Actualisé 30.06.2008 à 20:05

L'UA accueille le président Mugabe

Le président zimbabwéen Robert Mugabe a été accueilli lundi à Charm el-Cheikh au 11e sommet des chefs d'Etat et de gouvernement de l'Union africaine (UA).

Et ses pairs africains ont passé outre les appels des Occidentaux à déclarer son régime illégitime.

Le chef de l'Etat zimbabwéen a fait son entrée au milieu des autres présidents africains dans la salle du palais des congrès de la station balnéaire égyptienne où le sommet a ouvert ses travaux qui s'achèveront mardi.

«Les Africains sont capables de décider par eux-mêmes. Nous avons même accueilli Mugabe comme un héros», a déclaré à des journalistes le président gabonais et doyen des chefs d'Etat africains, Omar Bongo Ondimba. «Il a été élu, il a prêté serment, il est là avec nous, alors il est président», a ajouté M. Bongo, avant de critiquer les prises de positions de la communauté internationales.

Occidentaux tancés

«Nous comprenons les attaques mais ce n'est pas comme ça qu'ils auraient dû agir. Ce qu'ils ont fait, c'est un peu trop grossier à notre avis. On aurait pu nous consulter d'abord (...)», a-t-il argumenté, affirmant que l'Afrique «leur répondra par une fin de non-recevoir».

La dénonciation de la réélection de M. Mugabe par les Occidentaux s'est poursuivie lundi pendant le sommet. Le commissaire européen au Développement Louis Michel a dénoncé la «victoire usurpée». Le premier ministre britannique Gordon Brown a appelé l'UA à se prononcer pour le «changement» et la formation d'un «nouveau gouvernement» au Zimbabwe. Et l'Italie a rappelé son ambassadeur au Zimbabwe pour consultations.

De leur côté, les Etats-Unis ont préparé un projet de résolution esquissant des sanctions qu'ils souhaitent voir le Conseil de sécurité imposer au Zimbabwe, notamment un embargo sur les livraisons d'armes et le gel des avoirs de certains ressortissants et entreprises du pays. Des diplomates notent cependant qu'il sera difficile de persuader l'Afrique du Sud et la Russie notamment d'accepter une telle résolution.

Pour une solution négociée

Quelques heures plus tôt, le secrétaire général de l'ONU Ban Ki- moon avait jugé que le résultat de l'élection «n'avait pas produit un résultat légitime».

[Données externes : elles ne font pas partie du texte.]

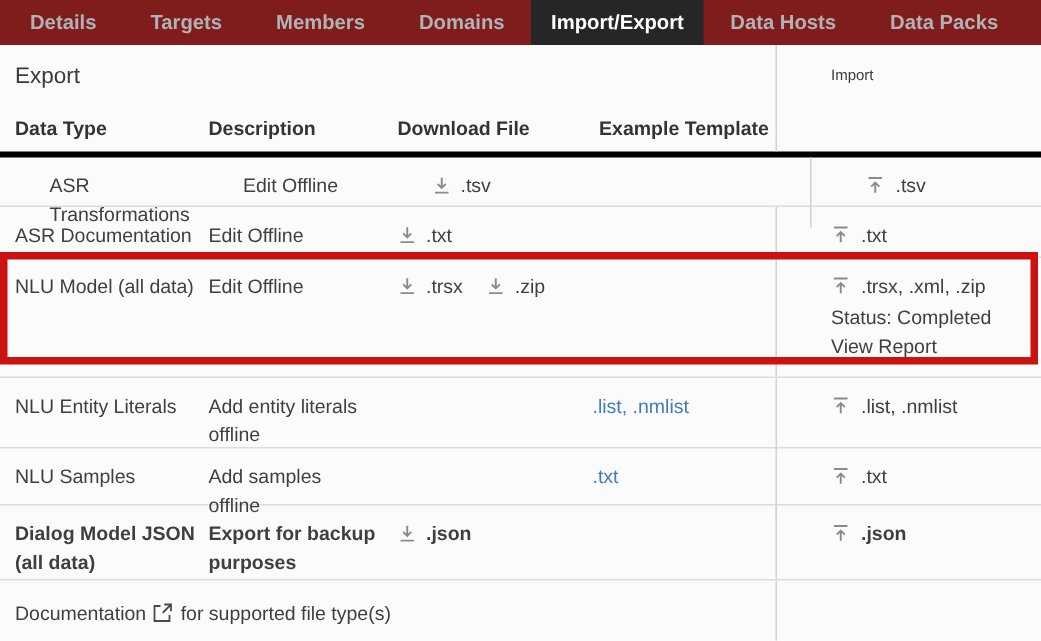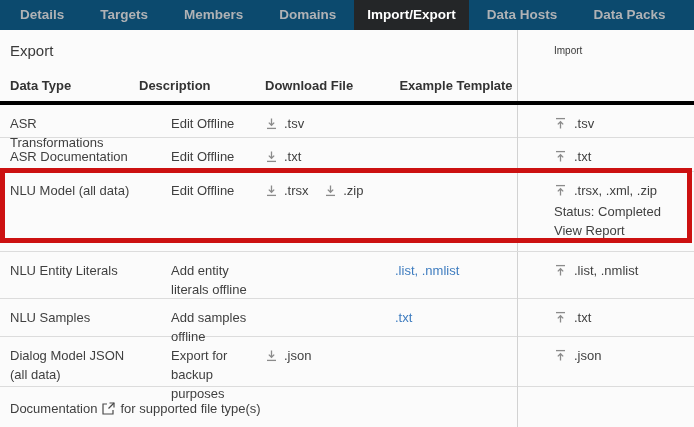--- a/index.html
+++ b/index.html
@@ -15,21 +15,21 @@
     overflow: hidden;
     color: #3f3f3f;
     font-size: 13px;
   }
 
   
   .tabbar {
     display: flex;
     align-items: stretch;
     height: 30px;
-    background: #0c4a6e;
+    background: #7f1d1d;
     padding-left: 2px;
   }
   .tab {
     padding: 0 18px;
     line-height: 30px;
     color: #b0b2b5;
     font-size: 13.5px;
     font-weight: bold;
     cursor: pointer;
     white-space: nowrap;
@@ -75,34 +75,34 @@
     padding: 15px 0 0 36px;
     font-size: 10px;
     color: #3a3a3a;
   }
 
   .row {
     border-bottom: 1px solid #dcdcdc;
   }
   .row > .cell { padding-top: 9px; line-height: 19px; }
   .cell.c1 { padding-left: 10px; padding-right: 8px; }
-  .cell.c2 { padding-right: 14px; margin-left: 32px; }
+  .cell.c2 { padding-right: 14px; }
   .cell.c3 { padding-right: 8px; }
   .cell.c4 { padding-right: 8px; }
   .cell.c5 {
     border-left: 1px solid #d2d2d2;
     padding-left: 36px;
     padding-right: 6px;
   }
-  .r-h33 { height: 33px; }
+  .r-h33 { height: 33px; padding-left: 23px; }
   .r-h34 { height: 34px; }
   .r-h80 { height: 80px; }
   .r-h47 { height: 47px; }
   .r-h38 { height: 38px; }
-  .r-h50 { height: 50px; }
+  .r-h50 { height: 50px; font-weight: bold; }
   .r-h44 { height: 44px; border-bottom: none; }
 
   .dl-entry { display: inline-flex; align-items: center; margin-right: 12px; cursor: pointer; }
   .dl-entry svg { margin-right: 6px; }
   .up-entry { display: inline-flex; align-items: center; cursor: pointer; }
   .up-entry svg { margin-right: 7px; }
   .link { color: #3e7cbf; cursor: pointer; }
   .import-lines { line-height: 26px; }
   .view-report { cursor: pointer; }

M. Ban a toutefois «encouragé les efforts des deux parties» zimbabwéennes «à négocier une solution politique qui arrêterait la violence et l'intimidation» en apportant son soutien «aux efforts» de l'UA et de la Communauté de développement d'Afrique australe (SADC) «pour promouvoir un accord acceptable pour le peuple du Zimbabwe».

Dès son ouverture, le sommet de l'UA a d'ailleurs semblé pencher pour une solution négociée entre M. Mugabe et l'opposant Morgan Tsvangirai et non sur une politique de sanctions.

«L'Afrique doit assumer pleinement les responsabilités qui sont les siennes et faire tout ce qui est en son pouvoir pour aider les parties zimbabwéennes à surmonter les défis de l'heure», a lancé à la tribune le président de la Commission de l'UA, Jean Ping.

Pas de position commune

L'Afrique du Sud, dont le président Thabo Mbeki assure une médiation au Zimbabwe, a elle aussi plaidé pour un compromis et appelant à la formation d'un «gouvernement de transition».

L'UA n'est pas parvenue jusqu'à présent à adopter une position commune sur le dossier. Lundi, les observateurs de l'UA au second tour de la présidentielle de vendredi ont estimé que le scrutin n'avait pas été conforme aux «normes» démocratiques de l'organisation.

M. Mugabe a été déclaré vainqueur dimanche de la présidentielle où il était seul en lice après le retrait de M. Tsvangirai, qui avait renoncé à sa participation pour dénoncer les violences du pouvoir contre l'opposition et les conditions du scrutin.

Selon M. Tsvangirai, 200 000 personnes ont été déplacées, 10 000 blessées et 90 membres du parti d'opposition ont été tués depuis la défaite du parti au pouvoir aux élections générales le 29 mars.